The insurer argues that errors in causation, stabilisation, and improper application of guidelines led to incorrect WPI assessments.
Without lumbar spine and right shoulder impairments, the WPI would not exceed 10%.
The insurer submits there is reasonable cause to suspect Medical Assessor Gothelf’s assessment was incorrect.
Requests the President refer the matter to a review panel.
HOW THE PANEL DEALT WITH THE SUBMISSIONS
Medical Assessor Home and the Review Panel were quite clear in its examination that the clinical presentation on examination of the cervical spine was consistent with DRE cervicothoracic II. There were complaints of neck pain and there was evidence of spinal dysmetria.
Notwithstanding that the requirements of radiculopathy were not met, the Panel arrived at a finding of 5% WPI in accordance with the methodology set out in the Medical Assessment Guidelines – chapter 3, page 104.

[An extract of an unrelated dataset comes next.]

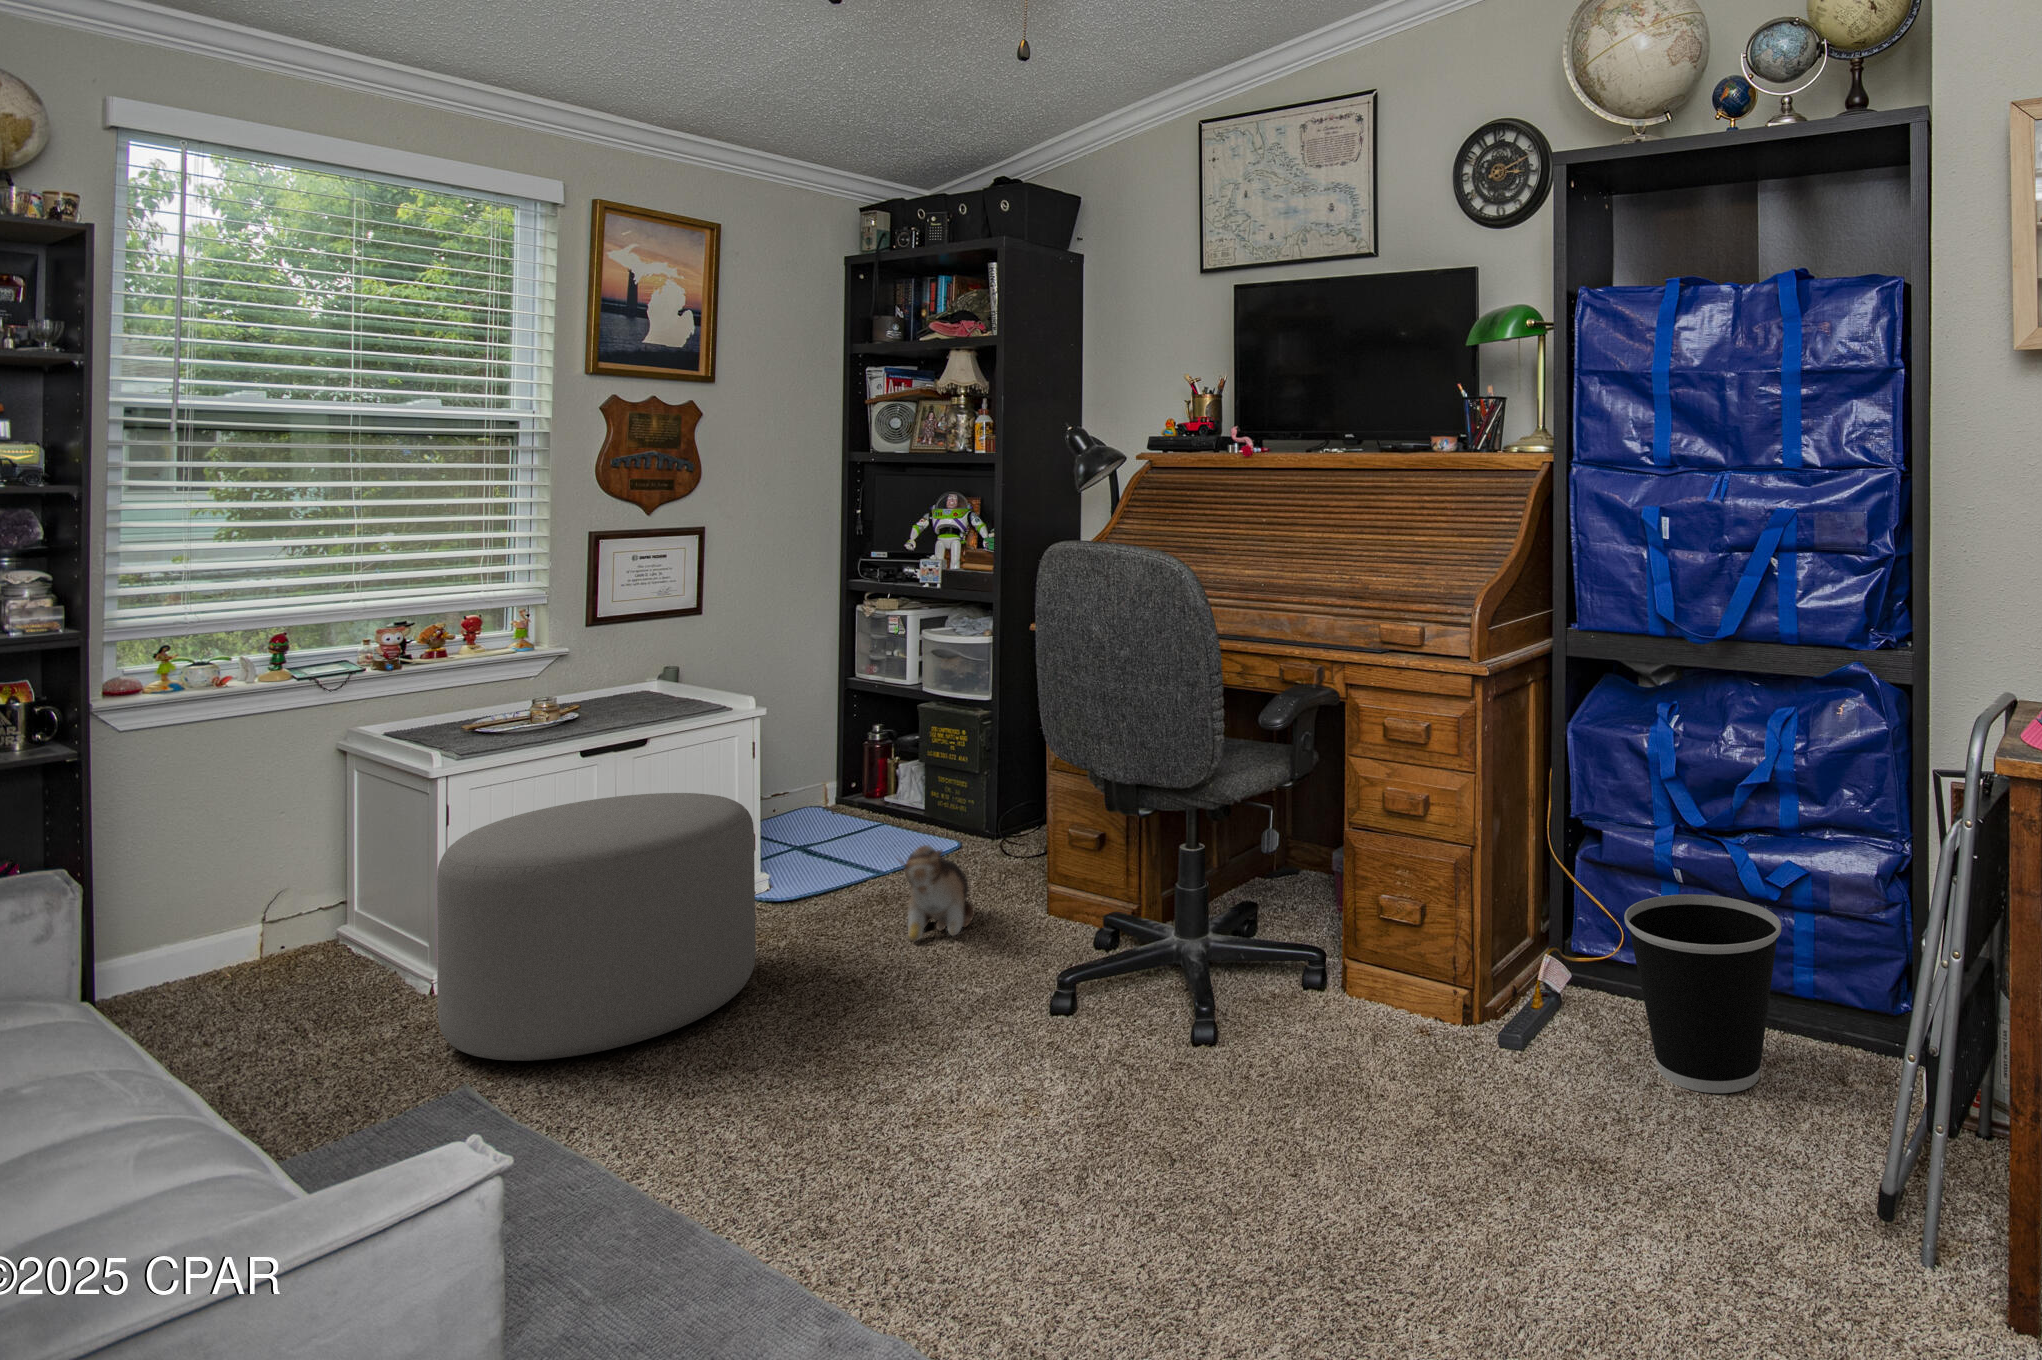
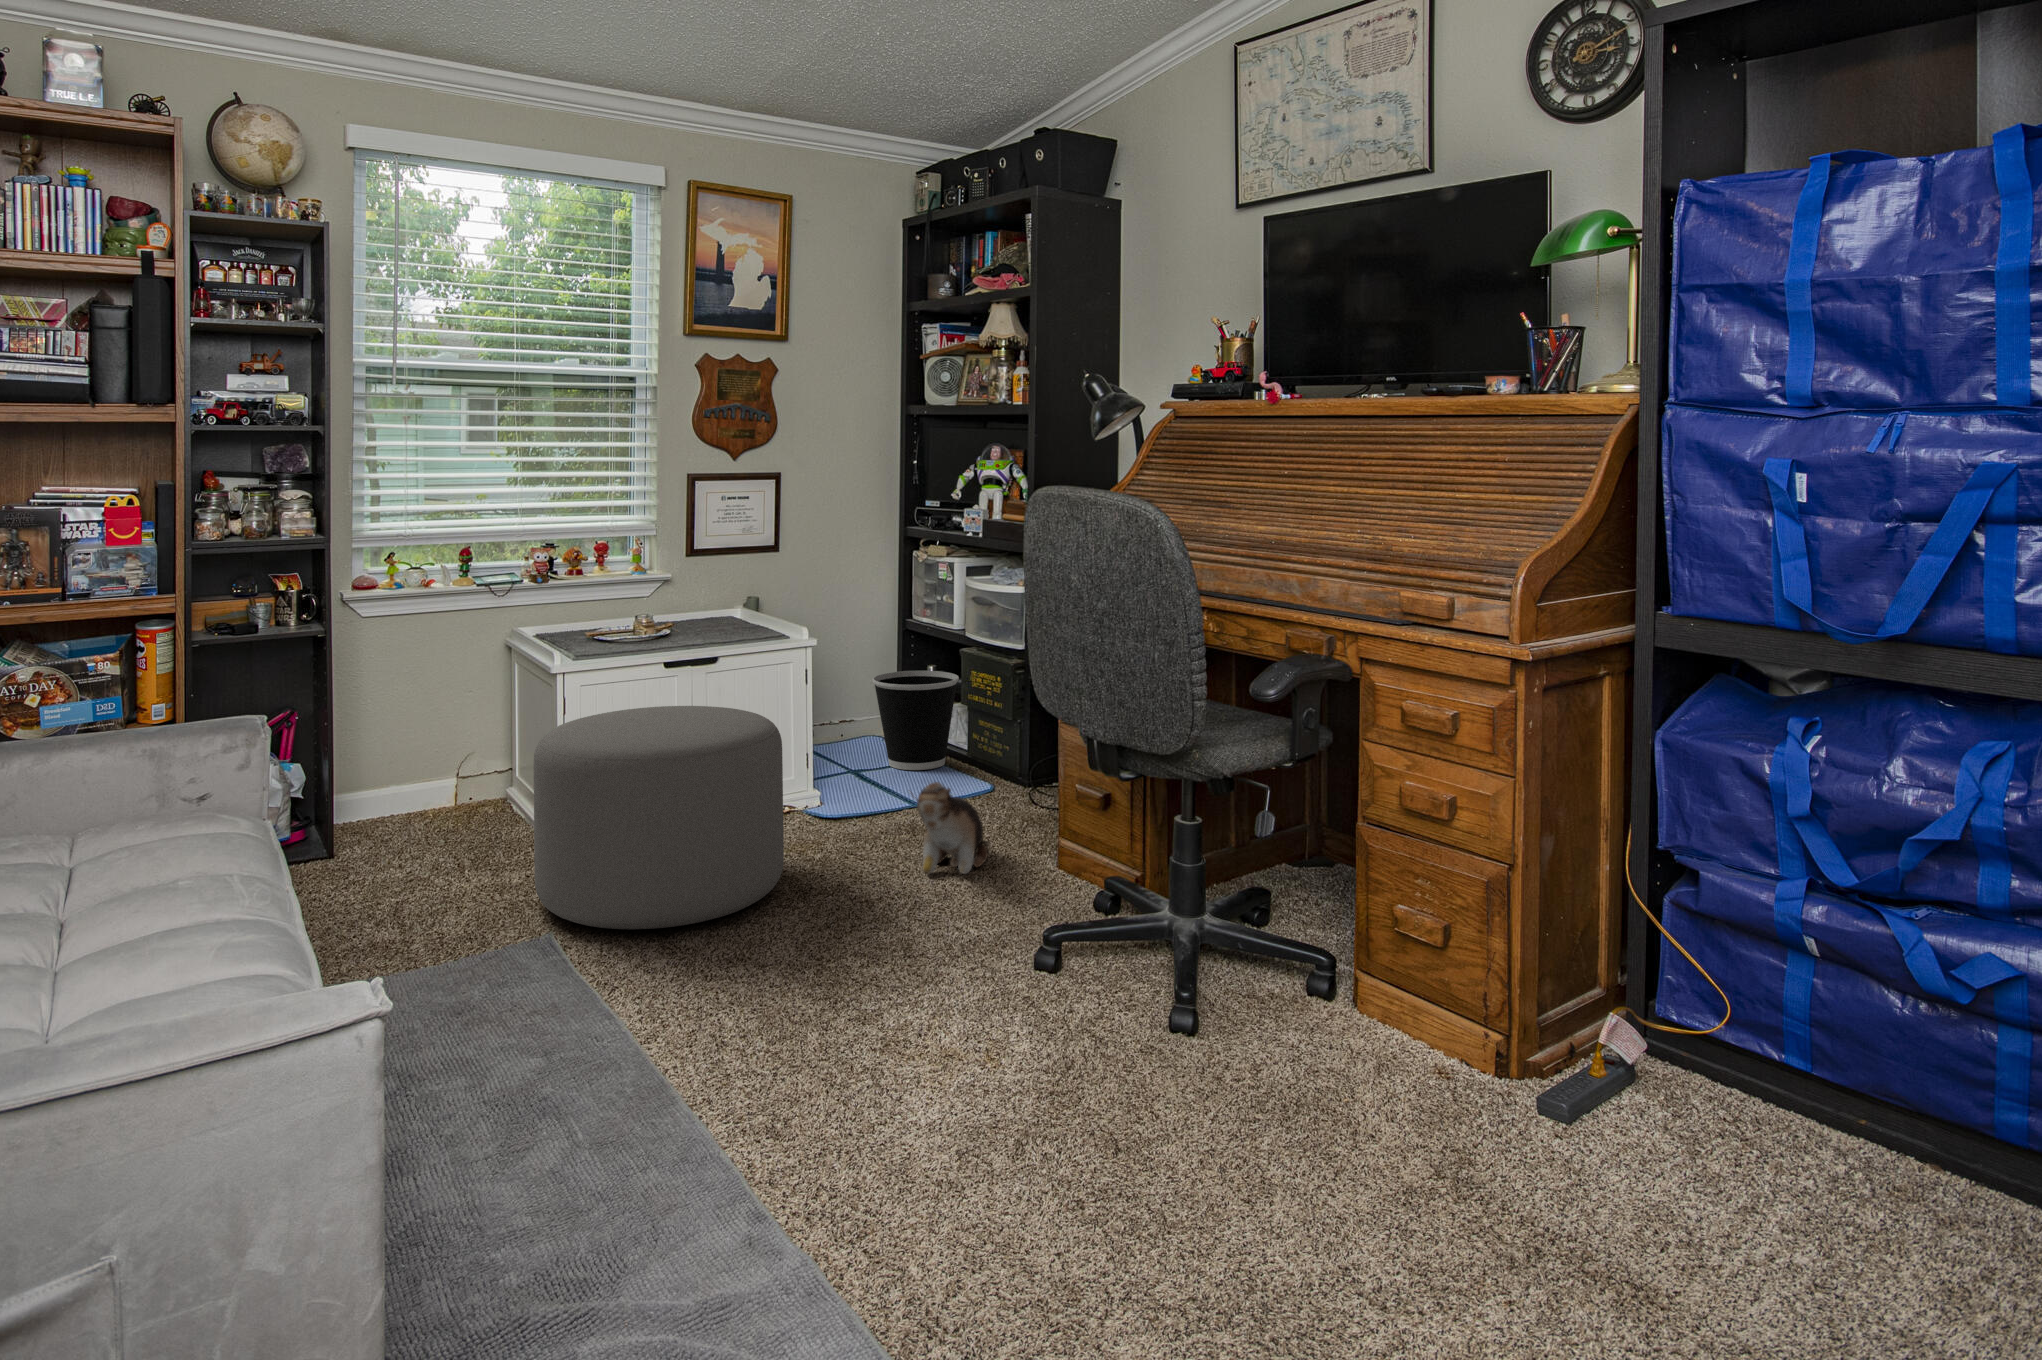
wastebasket: present [1624,894,1781,1093] -> present [872,671,959,770]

With respect to the right shoulder, the Panel took into account that there was clear evidence of the impact being on the right-hand side. It determined impairment of the right shoulder using the range of motion methods and set out the findings in the table which appears below:
Shoulder Movements
Active ROM Measured
RIGHT °
Upper Extremity Impairment
AMA Guides (4th Ed)
Flexion
100
5% (Fig 38, pg 43)
Extension
50
0% (Fig 38, pg 43)
Abduction
80
5% (Fig 41, pg 44)
Adduction
40
0% (Fig 41, pg 44)
External Rotation
80
0% (Fig 44, pg 45)
Internal Rotation
40
3% (Fig 44, pg 45)
Total UE Impairment
13% UEI
The combined WPI including for the right shoulder was as set out in the table in the report of the panel’s examination.
DETERMINATION
The Panel determined to revoke the certificate of Medical Assessor Gothelf and in lieu determined that the claimant had a 13% WPI as a result of the Accident.